──────── Teks Bacaan
Mohon tunggu...
Ajeng Leodita Anggarani
Ajeng Leodita Anggarani Mohon Tunggu... Administrasi - Mamanya Toby & Orlee

Pekerja yang nggak punya kerjaan

Selanjutnya

Tutup

Inovasi

Internet Membuat "Koma" Eksistensi Perangko

23 Maret 2012   10:29 Diperbarui: 25 Juni 2015   07:35 634
+
Laporkan Konten
Laporkan Akun
Kompasiana adalah platform blog. Konten ini menjadi tanggung jawab bloger dan tidak mewakili pandangan redaksi Kompas.
Lihat foto
13324983831955019508

[caption id="attachment_167870" align="aligncenter" width="600" caption="http://id.wikipedia.org/wiki/Berkas:Perangko_1955_17_agustus_35_sen.jpg"][/caption]

Selama ini kita mengenal perangko sebagai tanda bukti pembayaran untuk sebuah jasa pos. Pada era tahun 90'an perangko cukup booming karena bermunculannya acara quiz di televisi ataupun radio yang mewajibkan para peserta quiz untuk mengirimkan kartu pos yang pasti harus disertai dengan perangko. Selain untuk melengkapi sebuah surat juga harus disertai dengan perangko. Baik surat pribadi ataupun surat khusus.
────────────────
──────── Data Tinjauan
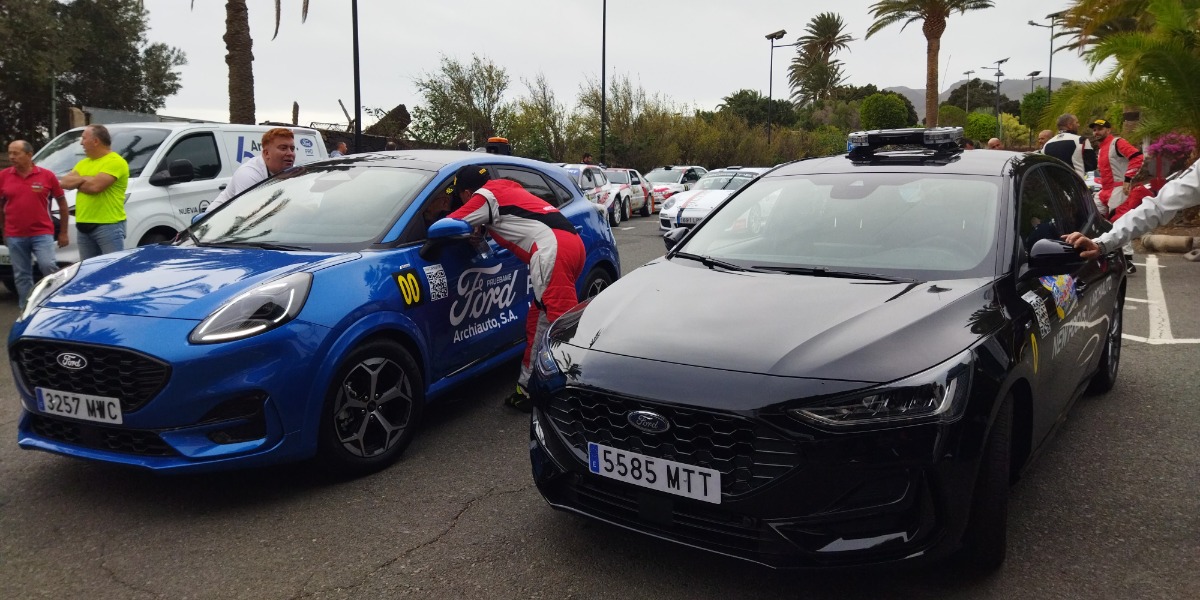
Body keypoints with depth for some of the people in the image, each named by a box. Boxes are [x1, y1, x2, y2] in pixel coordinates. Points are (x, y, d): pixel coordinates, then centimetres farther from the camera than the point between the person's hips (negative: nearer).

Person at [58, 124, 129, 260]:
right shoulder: (83, 163, 20)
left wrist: (76, 182, 0)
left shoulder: (115, 162, -9)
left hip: (109, 226, -9)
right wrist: (84, 179, -5)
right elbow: (64, 182, 10)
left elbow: (95, 186, -19)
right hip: (84, 226, 9)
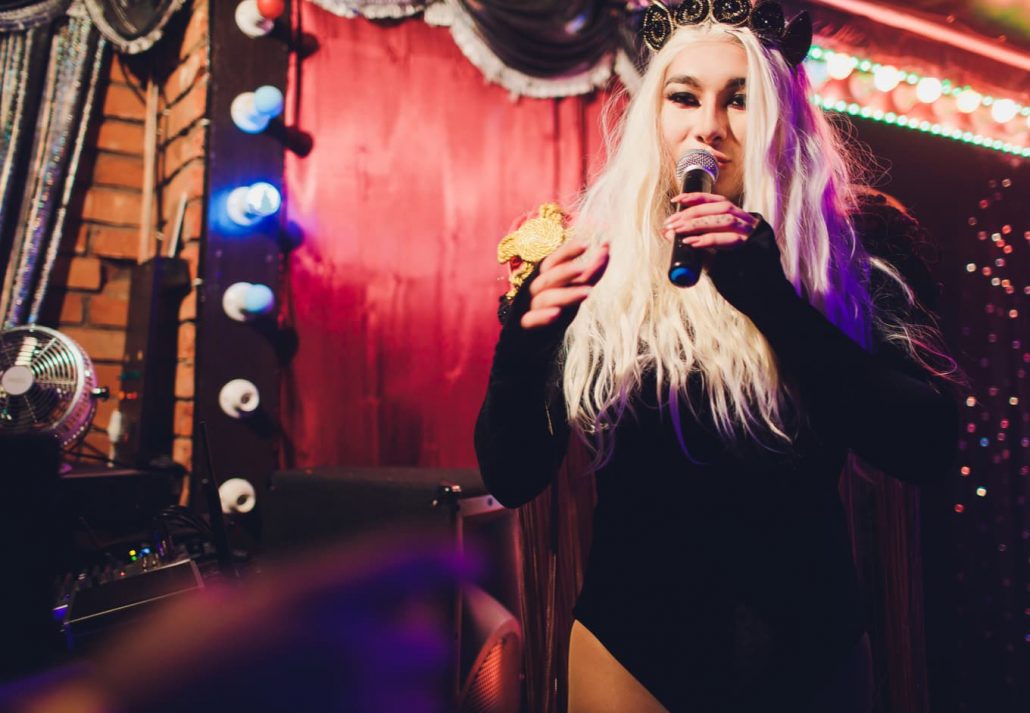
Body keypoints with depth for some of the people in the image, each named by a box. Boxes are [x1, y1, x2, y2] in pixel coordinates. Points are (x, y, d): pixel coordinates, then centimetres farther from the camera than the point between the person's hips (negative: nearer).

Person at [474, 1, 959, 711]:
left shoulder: (854, 246, -6)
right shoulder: (596, 255, -6)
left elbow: (927, 448, -17)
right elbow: (512, 479, -6)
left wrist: (773, 299, -27)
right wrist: (520, 349, -25)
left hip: (810, 651, 0)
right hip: (628, 646, 1)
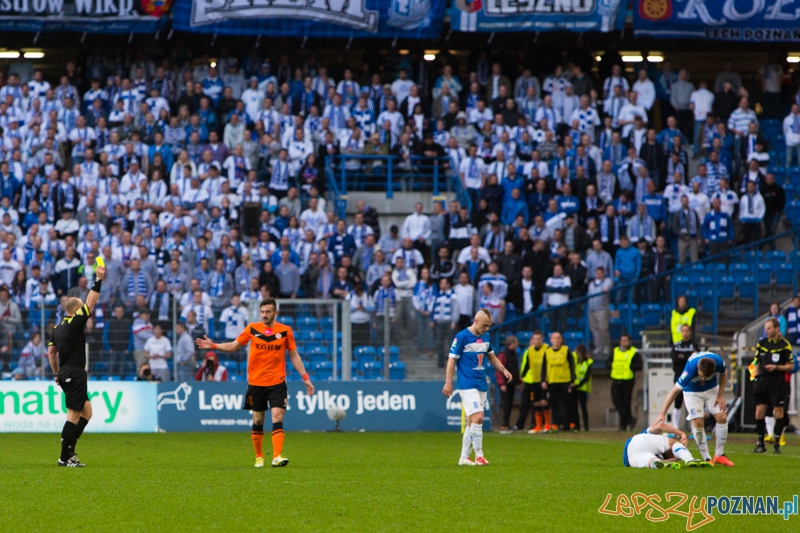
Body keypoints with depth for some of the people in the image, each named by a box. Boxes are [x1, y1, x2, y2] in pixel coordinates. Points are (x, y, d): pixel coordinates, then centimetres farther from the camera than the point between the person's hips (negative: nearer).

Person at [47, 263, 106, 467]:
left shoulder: (57, 327, 13)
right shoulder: (75, 323, -11)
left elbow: (51, 353, 16)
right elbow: (91, 302, -13)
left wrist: (57, 374, 22)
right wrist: (98, 280, -9)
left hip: (66, 374, 9)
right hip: (75, 374, -9)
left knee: (86, 411, 15)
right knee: (74, 415, -6)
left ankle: (70, 450, 10)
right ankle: (65, 457, -6)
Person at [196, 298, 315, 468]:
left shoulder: (285, 331, 0)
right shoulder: (252, 329, 1)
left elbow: (294, 355, 7)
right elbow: (233, 346, 9)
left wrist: (305, 378, 4)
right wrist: (213, 346, -4)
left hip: (277, 383, -1)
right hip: (256, 382, 1)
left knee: (277, 417, -14)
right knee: (257, 420, 7)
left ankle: (277, 457, -20)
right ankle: (259, 457, 20)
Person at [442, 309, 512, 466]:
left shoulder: (486, 337, 11)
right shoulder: (461, 337, -10)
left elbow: (492, 357, 24)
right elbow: (452, 359, -10)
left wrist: (503, 369, 7)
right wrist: (448, 382, -15)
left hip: (481, 385, 7)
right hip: (467, 385, -7)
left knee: (472, 422, 8)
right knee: (478, 417, -18)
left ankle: (464, 457, 14)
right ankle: (479, 456, -14)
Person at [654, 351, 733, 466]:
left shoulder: (718, 362, -31)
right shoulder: (690, 369, -40)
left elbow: (723, 374, -5)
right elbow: (675, 391, -35)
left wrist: (721, 395, -9)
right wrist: (662, 414, -37)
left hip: (712, 389, 3)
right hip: (692, 391, -3)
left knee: (722, 418, -8)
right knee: (698, 422, -16)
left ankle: (719, 455, 6)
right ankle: (706, 458, -5)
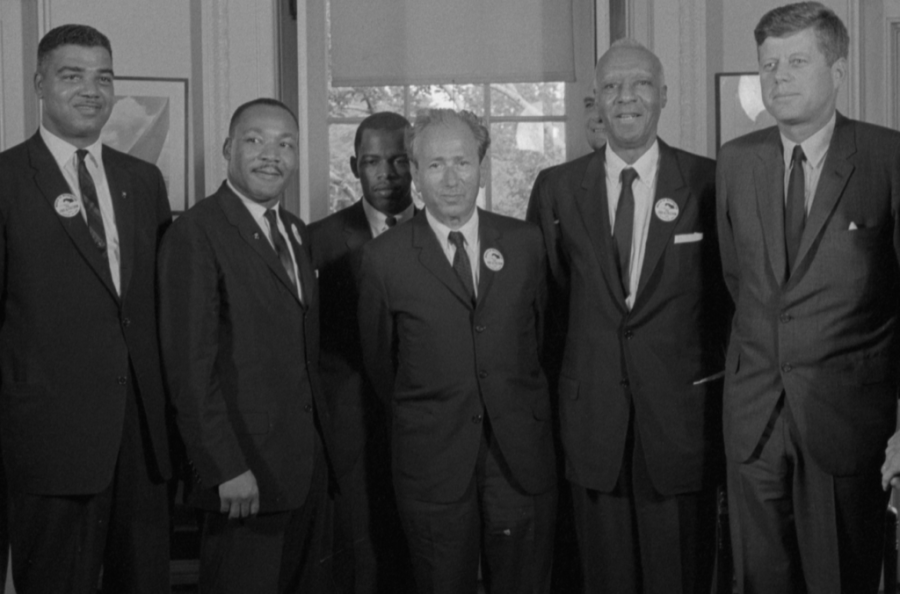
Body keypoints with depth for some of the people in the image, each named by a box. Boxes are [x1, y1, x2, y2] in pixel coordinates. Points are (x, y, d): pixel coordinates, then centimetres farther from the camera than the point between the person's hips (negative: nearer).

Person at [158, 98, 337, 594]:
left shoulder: (297, 232, 14)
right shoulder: (196, 232, -11)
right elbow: (190, 363, -16)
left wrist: (323, 442, 7)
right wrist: (226, 467, -18)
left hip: (309, 461, 7)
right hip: (244, 469, -7)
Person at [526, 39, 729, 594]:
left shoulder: (708, 182, -1)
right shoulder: (557, 188, 5)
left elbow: (731, 288, 3)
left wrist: (715, 369, 1)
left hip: (683, 410, -1)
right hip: (593, 417, 2)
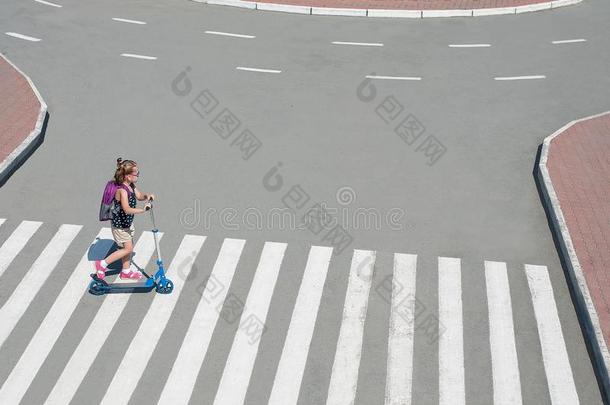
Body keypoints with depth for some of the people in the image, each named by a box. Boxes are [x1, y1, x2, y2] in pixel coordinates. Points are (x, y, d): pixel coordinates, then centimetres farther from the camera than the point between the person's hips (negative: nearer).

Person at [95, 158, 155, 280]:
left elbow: (139, 196, 13)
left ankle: (126, 271, 36)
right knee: (127, 248, -1)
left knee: (129, 247, 18)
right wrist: (143, 210, -44)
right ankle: (102, 264, 10)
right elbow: (127, 209, -40)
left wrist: (147, 196, -8)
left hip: (127, 222, 9)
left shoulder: (131, 186, -2)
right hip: (119, 225, -9)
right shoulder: (122, 190, -30)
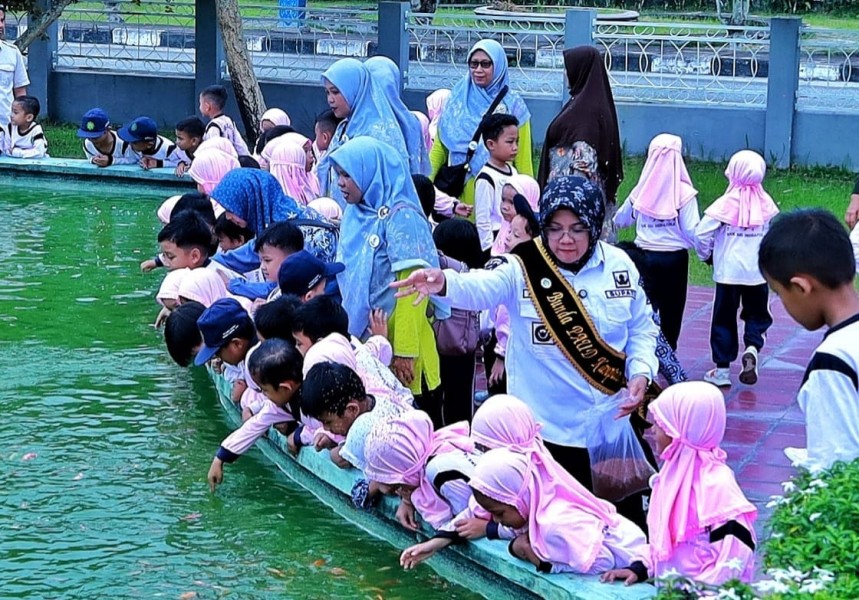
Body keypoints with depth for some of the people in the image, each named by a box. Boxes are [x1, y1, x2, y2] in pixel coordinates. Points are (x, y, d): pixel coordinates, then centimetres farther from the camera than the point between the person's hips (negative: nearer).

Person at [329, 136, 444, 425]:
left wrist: (405, 351, -20)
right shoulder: (355, 215, 7)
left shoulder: (401, 217, -14)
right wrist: (348, 331, 14)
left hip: (397, 340, -7)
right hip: (363, 339, 7)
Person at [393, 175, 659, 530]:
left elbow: (641, 330, 9)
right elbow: (479, 288, -29)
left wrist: (641, 373, -9)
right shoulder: (523, 268, -11)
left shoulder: (619, 266, -1)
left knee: (628, 519, 13)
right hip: (548, 430, -2)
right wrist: (443, 283, -51)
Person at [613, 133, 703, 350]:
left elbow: (620, 220, 12)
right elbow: (692, 231, -14)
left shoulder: (641, 191, -2)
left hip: (645, 256, 2)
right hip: (674, 258, -2)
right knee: (671, 310, 10)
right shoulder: (684, 193, -11)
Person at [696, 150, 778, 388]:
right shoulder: (766, 205, -3)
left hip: (728, 271, -2)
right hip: (758, 272, 2)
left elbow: (702, 232, -12)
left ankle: (722, 369, 12)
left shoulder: (726, 204, -11)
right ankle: (752, 346, -11)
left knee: (724, 318, 9)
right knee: (757, 314, 17)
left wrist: (706, 255, 6)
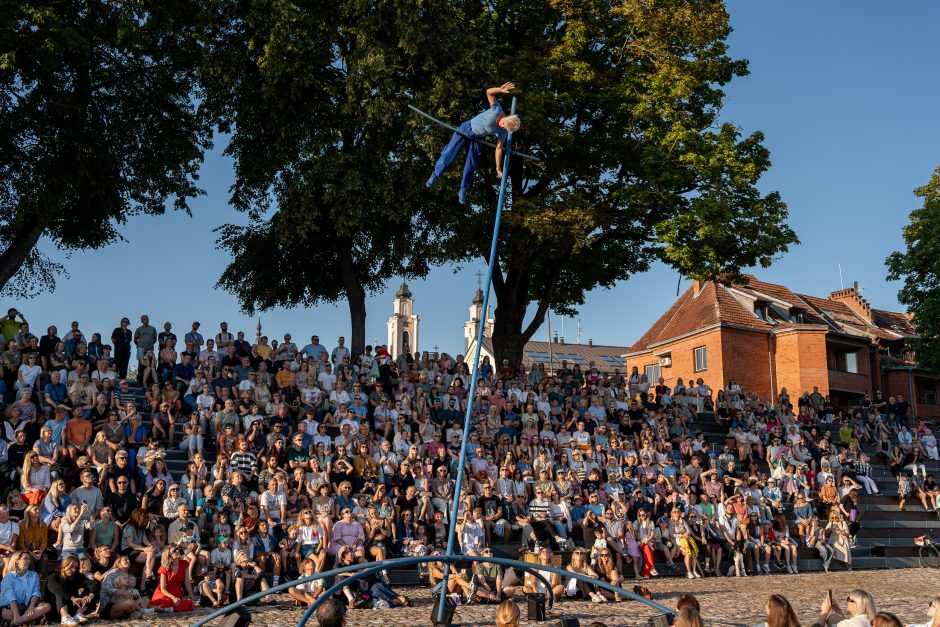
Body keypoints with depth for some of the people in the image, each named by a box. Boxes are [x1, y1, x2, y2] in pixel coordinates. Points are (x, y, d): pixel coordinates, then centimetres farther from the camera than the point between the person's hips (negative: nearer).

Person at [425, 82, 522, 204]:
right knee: (449, 155, -6)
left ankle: (463, 191, 20)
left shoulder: (503, 132, -15)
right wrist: (500, 90, -56)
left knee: (471, 166, 0)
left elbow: (499, 148, -5)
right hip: (467, 129, -4)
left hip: (476, 138, 4)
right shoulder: (497, 110, -27)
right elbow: (489, 92, -34)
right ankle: (436, 174, 20)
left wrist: (498, 168, -5)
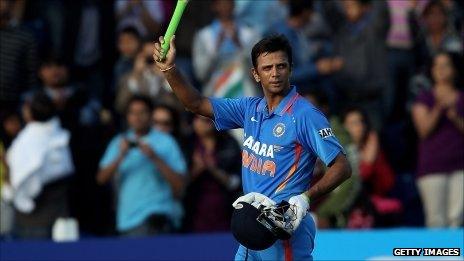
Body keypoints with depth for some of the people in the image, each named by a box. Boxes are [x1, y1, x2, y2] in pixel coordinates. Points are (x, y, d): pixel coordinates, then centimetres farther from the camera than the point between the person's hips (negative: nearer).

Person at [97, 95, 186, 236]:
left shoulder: (166, 142, 3)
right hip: (126, 218, 5)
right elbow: (102, 178, 5)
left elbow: (179, 185, -4)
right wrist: (120, 156, -9)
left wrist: (155, 158, -12)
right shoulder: (120, 142, 14)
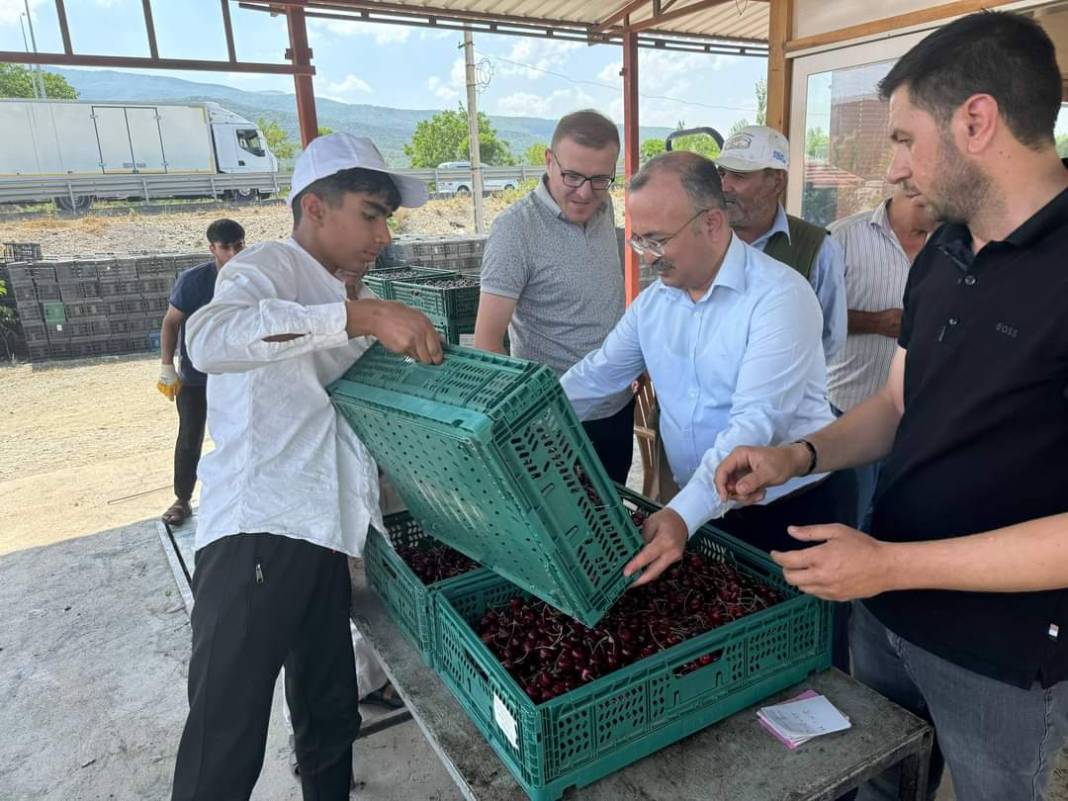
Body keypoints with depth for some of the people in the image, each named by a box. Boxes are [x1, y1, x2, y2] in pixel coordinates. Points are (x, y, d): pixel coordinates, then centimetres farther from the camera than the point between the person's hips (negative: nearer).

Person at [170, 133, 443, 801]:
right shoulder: (270, 267, -4)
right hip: (259, 535, -8)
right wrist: (358, 314, -32)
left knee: (332, 722, 16)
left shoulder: (339, 297, 23)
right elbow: (211, 338, -28)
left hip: (321, 539, 9)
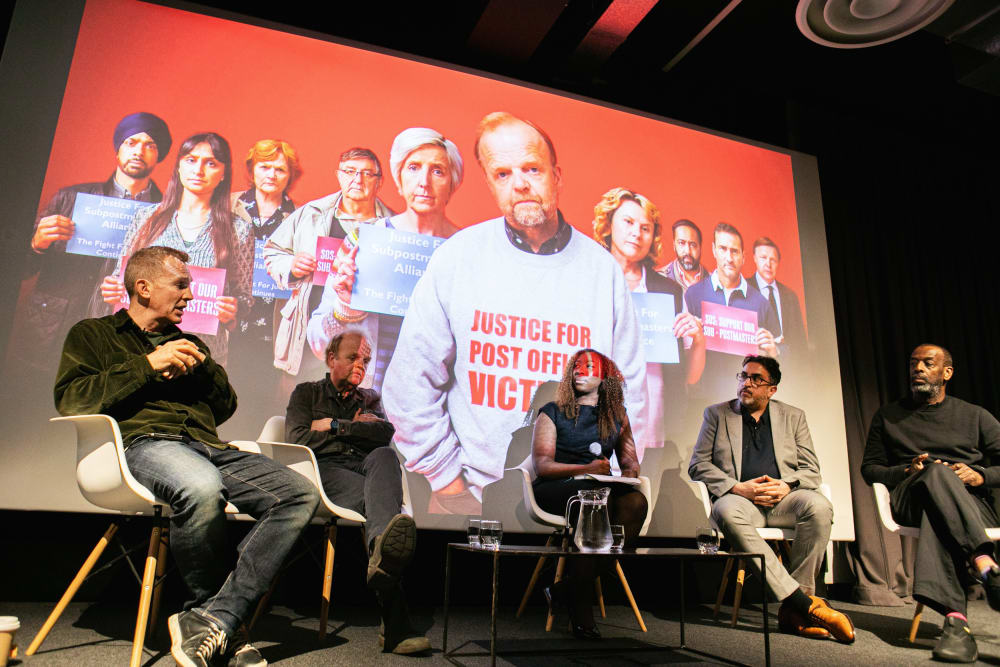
────────────────
§ Tugas Latihan:
A) Jawablah pertanyaan berikut berdasarkan teks tentang perangko.
(i) Pada tanggal berapa teks tentang perangko ini diterbitkan?
(ii) Sebagai apa perangko dikenal selama ini?
(iii) Apa yang membuat perangko cukup booming pada era tahun 90-an?
B) Salinlah tanpa perubahan bagian teks tentang perangko yang dibuka dengan kata-kata "23 Maret 2012" dan ditutup dengan "ataupun surat khusus.".
C) Sambung teks tentang perangko mulai dari kalimat terakhirnya.

§ Kunci Jawaban:
A)
(i) 23 Maret 2012.
(ii) Sebagai tanda bukti pembayaran untuk sebuah jasa pos.
(iii) Bermunculannya acara quiz di televisi ataupun radio yang mewajibkan para peserta mengirimkan kartu pos yang harus disertai dengan perangko.

B)
23 Maret 2012   10:29 Diperbarui: 25 Juni 2015   07:35 634
+
Laporkan Konten
Laporkan Akun
Kompasiana adalah platform blog. Konten ini menjadi tanggung jawab bloger dan tidak mewakili pandangan redaksi Kompas.
Lihat foto
13324983831955019508

[caption id="attachment_167870" align="aligncenter" width="600" caption="http://id.wikipedia.org/wiki/Berkas:Perangko_1955_17_agustus_35_sen.jpg"][/caption]

Selama ini kita mengenal perangko sebagai tanda bukti pembayaran untuk sebuah jasa pos. Pada era tahun 90'an perangko cukup booming karena bermunculannya acara quiz di televisi ataupun radio yang mewajibkan para peserta quiz untuk mengirimkan kartu pos yang pasti harus disertai dengan perangko. Selain untuk melengkapi sebuah surat juga harus disertai dengan perangko. Baik surat pribadi ataupun surat khusus.

C)
Menurut Wikipedia, munculnya perangko tercetus dari seorang guru yang berasal dari Brittania Raya bernama Sir Rowland Hill. Beliau sempat mengajukan sebuah ide kepada parlemennya untuk menyamaratakan tariff prangko tanpa melihat jauh atau dekatnya alamat yang dituju. Denggan maksud agar minat orang – orang dalam aktifitas surat menyurat semakin tinggi. Awalnya ide ini ditolak, namun beberapa tahun kemudian barulah idenya diterima. Dan setelah itu, Sir Rowland Hill mendapat penghargaan dan sebutan sebagai Bapak Perangko Dunia.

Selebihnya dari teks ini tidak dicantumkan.